PROBLEM REQUIREMENTS: Pull the text from all of the data below and copy each line verbatim. Leave the pictures out of your answer.
________________________________________
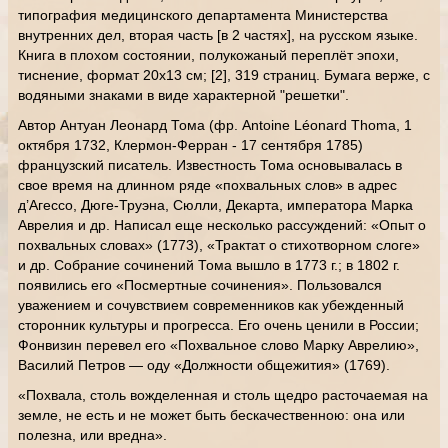
типография медицинского департамента Министерства
внутренних дел, вторая часть [в 2 частях], на русском языке.
Книга в плохом состоянии, полукожаный переплёт эпохи,
тиснение, формат 20х13 см; [2], 319 страниц. Бумага верже, с
водяными знаками в виде характерной "решетки".
Автор Антуан Леонард Тома (фр. Antoine Léonard Thoma, 1
октября 1732, Клермон-Ферран - 17 сентября 1785)
французский писатель. Известность Тома основывалась в
свое время на длинном ряде «похвальных слов» в адрес
д’Агессо, Дюге-Труэна, Сюлли, Декарта, императора Марка
Аврелия и др. Написал еще несколько рассуждений: «Опыт о
похвальных словах» (1773), «Трактат о стихотворном слоге»
и др. Собрание сочинений Тома вышло в 1773 г.; в 1802 г.
появились его «Посмертные сочинения». Пользовался
уважением и сочувствием современников как убежденный
сторонник культуры и прогресса. Его очень ценили в России;
Фонвизин перевел его «Похвальное слово Марку Аврелию»,
Василий Петров — оду «Должности общежития» (1769).
«Похвала, столь вожделенная и столь щедро расточаемая на
земле, не есть и не может быть бескачественною: она или
полезна, или вредна».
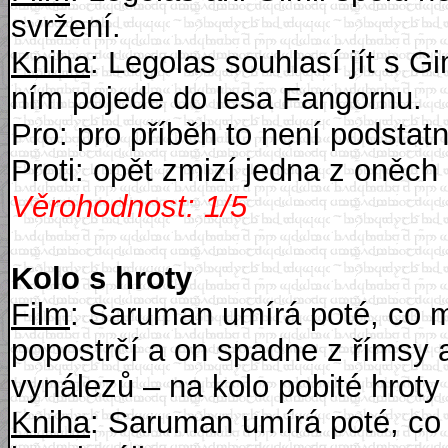
svržení.
Kniha
: Legolas souhlasí jít s G
ním pojede do lesa Fangornu.
Pro: pro příběh to není podstatn
Proti: opět zmizí jedna z oněch
Věrohodnost: 1/5
Kolo s hroty
Film
: Saruman umírá poté, co 
popostrčí a on spadne z římsy 
vynálezů – na kolo pobité hroty
Kniha
: Saruman umírá poté, co 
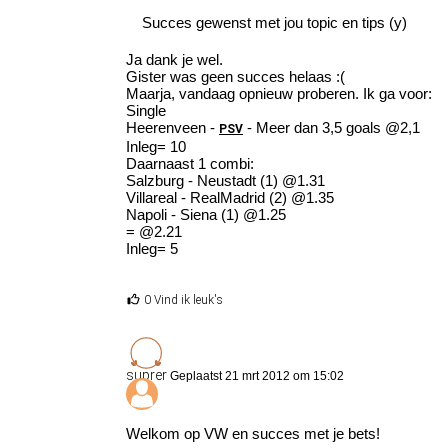
Succes gewenst met jou topic en tips (y)
Ja dank je wel.
Gister was geen succes helaas :(
Maarja, vandaag opnieuw proberen. Ik ga voor:
Single
Heerenveen -
- Meer dan 3,5 goals @2,1
PSV
Inleg= 10
Daarnaast 1 combi:
Salzburg - Neustadt (1) @1.31
Villareal - RealMadrid (2) @1.35
Napoli - Siena (1) @1.25
= @2.21
Inleg= 5
0 Vind ik leuk's
suprer
Geplaatst 21 mrt 2012 om 15:02
Welkom op VW en succes met je bets!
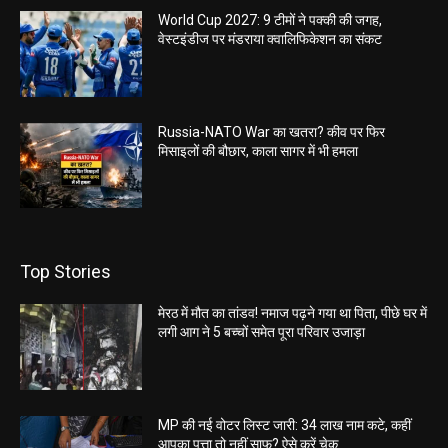
World Cup 2027: 9 टीमों ने पक्की की जगह,
वेस्टइंडीज पर मंडराया क्वालिफिकेशन का संकट
Russia-NATO War का खतरा? कीव पर फिर
मिसाइलों की बौछार, काला सागर में भी हमला
Top Stories
मेरठ में मौत का तांडव! नमाज पढ़ने गया था पिता, पीछे घर में
लगी आग ने 5 बच्चों समेत पूरा परिवार उजाड़ा
MP की नई वोटर लिस्ट जारी: 34 लाख नाम कटे, कहीं
आपका पत्ता तो नहीं साफ? ऐसे करें चेक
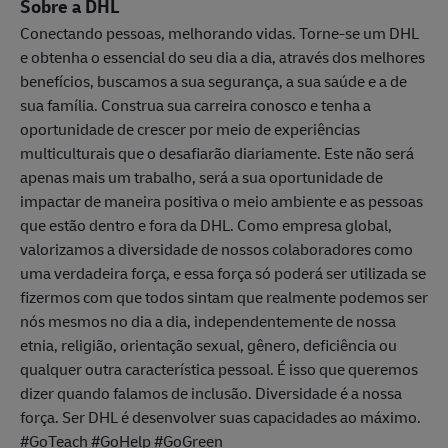
Sobre a DHL
Conectando pessoas, melhorando vidas. Torne-se um DHL
e obtenha o essencial do seu dia a dia, através dos melhores
benefícios, buscamos a sua segurança, a sua saúde e a de
sua família. Construa sua carreira conosco e tenha a
oportunidade de crescer por meio de experiências
multiculturais que o desafiarão diariamente. Este não será
apenas mais um trabalho, será a sua oportunidade de
impactar de maneira positiva o meio ambiente e as pessoas
que estão dentro e fora da DHL. Como empresa global,
valorizamos a diversidade de nossos colaboradores como
uma verdadeira força, e essa força só poderá ser utilizada se
fizermos com que todos sintam que realmente podemos ser
nós mesmos no dia a dia, independentemente de nossa
etnia, religião, orientação sexual, gênero, deficiência ou
qualquer outra característica pessoal. É isso que queremos
dizer quando falamos de inclusão. Diversidade é a nossa
força. Ser DHL é desenvolver suas capacidades ao máximo.
#GoTeach #GoHelp #GoGreen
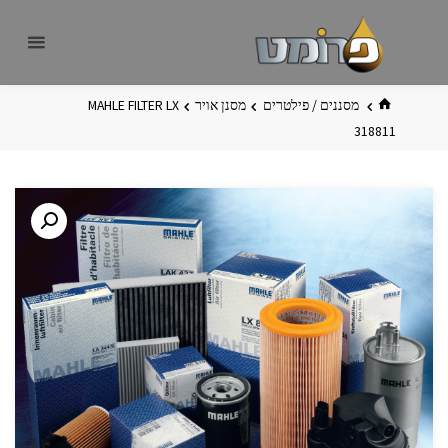
לגו
פרומט
אתר
תוכן
פרומט
החדש
בית
מסננים / פילטרים
מסנן אויר
MAHLE FILTER LX
318811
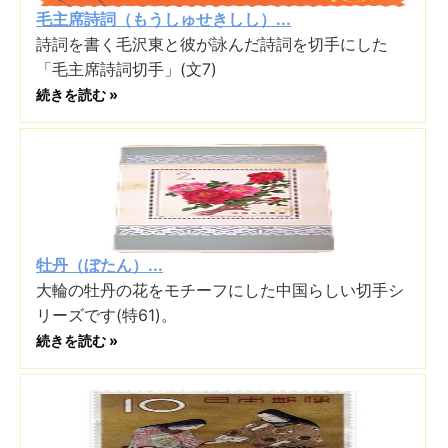
毛主席詩詞（もうしゅせきしし）...
詩詞を書く毛沢東と彼が詠んだ詩詞を切手にした
「毛主席詩詞切手」(文7)
続きを読む »
牡丹（ぼたん）...
大輪の牡丹の花をモチーフにした中国らしい切手シ
リーズです(特61)。
続きを読む »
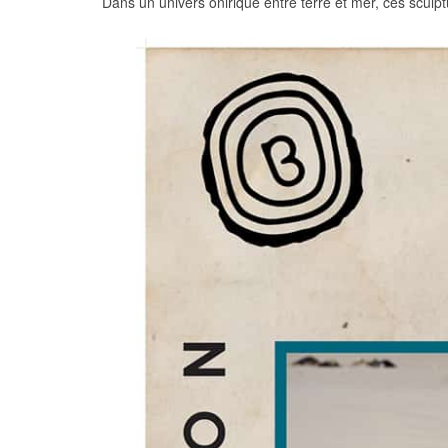
Dans un univers onirique entre terre et mer, ces sculpt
________________________________________
REPLY TO THE TASK:
типография медицинского департамента Министерства
внутренних дел, вторая часть [в 2 частях], на русском языке.
Книга в плохом состоянии, полукожаный переплёт эпохи,
тиснение, формат 20х13 см; [2], 319 страниц. Бумага верже, с
водяными знаками в виде характерной "решетки".
Автор Антуан Леонард Тома (фр. Antoine Léonard Thoma, 1
октября 1732, Клермон-Ферран - 17 сентября 1785)
французский писатель. Известность Тома основывалась в
свое время на длинном ряде «похвальных слов» в адрес
д’Агессо, Дюге-Труэна, Сюлли, Декарта, императора Марка
Аврелия и др. Написал еще несколько рассуждений: «Опыт о
похвальных словах» (1773), «Трактат о стихотворном слоге»
и др. Собрание сочинений Тома вышло в 1773 г.; в 1802 г.
появились его «Посмертные сочинения». Пользовался
уважением и сочувствием современников как убежденный
сторонник культуры и прогресса. Его очень ценили в России;
Фонвизин перевел его «Похвальное слово Марку Аврелию»,
Василий Петров — оду «Должности общежития» (1769).
«Похвала, столь вожделенная и столь щедро расточаемая на
земле, не есть и не может быть бескачественною: она или
полезна, или вредна».
svržení.
Kniha
: Legolas souhlasí jít s G
ním pojede do lesa Fangornu.
Pro: pro příběh to není podstatn
Proti: opět zmizí jedna z oněch
Věrohodnost: 1/5
Kolo s hroty
Film
: Saruman umírá poté, co 
popostrčí a on spadne z římsy 
vynálezů – na kolo pobité hroty
Kniha
: Saruman umírá poté, co 
Succes gewenst met jou topic en tips (y)
Ja dank je wel.
Gister was geen succes helaas :(
Maarja, vandaag opnieuw proberen. Ik ga voor:
Single
Heerenveen -
- Meer dan 3,5 goals @2,1
PSV
Inleg= 10
Daarnaast 1 combi:
Salzburg - Neustadt (1) @1.31
Villareal - RealMadrid (2) @1.35
Napoli - Siena (1) @1.25
= @2.21
Inleg= 5
0 Vind ik leuk's
suprer
Geplaatst 21 mrt 2012 om 15:02
Welkom op VW en succes met je bets!
World Cup 2027: 9 टीमों ने पक्की की जगह,
वेस्टइंडीज पर मंडराया क्वालिफिकेशन का संकट
Russia-NATO War का खतरा? कीव पर फिर
मिसाइलों की बौछार, काला सागर में भी हमला
Top Stories
मेरठ में मौत का तांडव! नमाज पढ़ने गया था पिता, पीछे घर में
लगी आग ने 5 बच्चों समेत पूरा परिवार उजाड़ा
MP की नई वोटर लिस्ट जारी: 34 लाख नाम कटे, कहीं
आपका पत्ता तो नहीं साफ? ऐसे करें चेक
Sobre a DHL
Conectando pessoas, melhorando vidas. Torne-se um DHL
e obtenha o essencial do seu dia a dia, através dos melhores
benefícios, buscamos a sua segurança, a sua saúde e a de
sua família. Construa sua carreira conosco e tenha a
oportunidade de crescer por meio de experiências
multiculturais que o desafiarão diariamente. Este não será
apenas mais um trabalho, será a sua oportunidade de
impactar de maneira positiva o meio ambiente e as pessoas
que estão dentro e fora da DHL. Como empresa global,
valorizamos a diversidade de nossos colaboradores como
uma verdadeira força, e essa força só poderá ser utilizada se
fizermos com que todos sintam que realmente podemos ser
nós mesmos no dia a dia, independentemente de nossa
etnia, religião, orientação sexual, gênero, deficiência ou
qualquer outra característica pessoal. É isso que queremos
dizer quando falamos de inclusão. Diversidade é a nossa
força. Ser DHL é desenvolver suas capacidades ao máximo.
#GoTeach #GoHelp #GoGreen
לגו
פרומט
אתר
תוכן
פרומט
החדש
בית
מסננים / פילטרים
מסנן אויר
MAHLE FILTER LX
318811
毛主席詩詞（もうしゅせきしし）...
詩詞を書く毛沢東と彼が詠んだ詩詞を切手にした
「毛主席詩詞切手」(文7)
続きを読む »
牡丹（ぼたん）...
大輪の牡丹の花をモチーフにした中国らしい切手シ
リーズです(特61)。
続きを読む »
Dans un univers onirique entre terre et mer, ces sculpt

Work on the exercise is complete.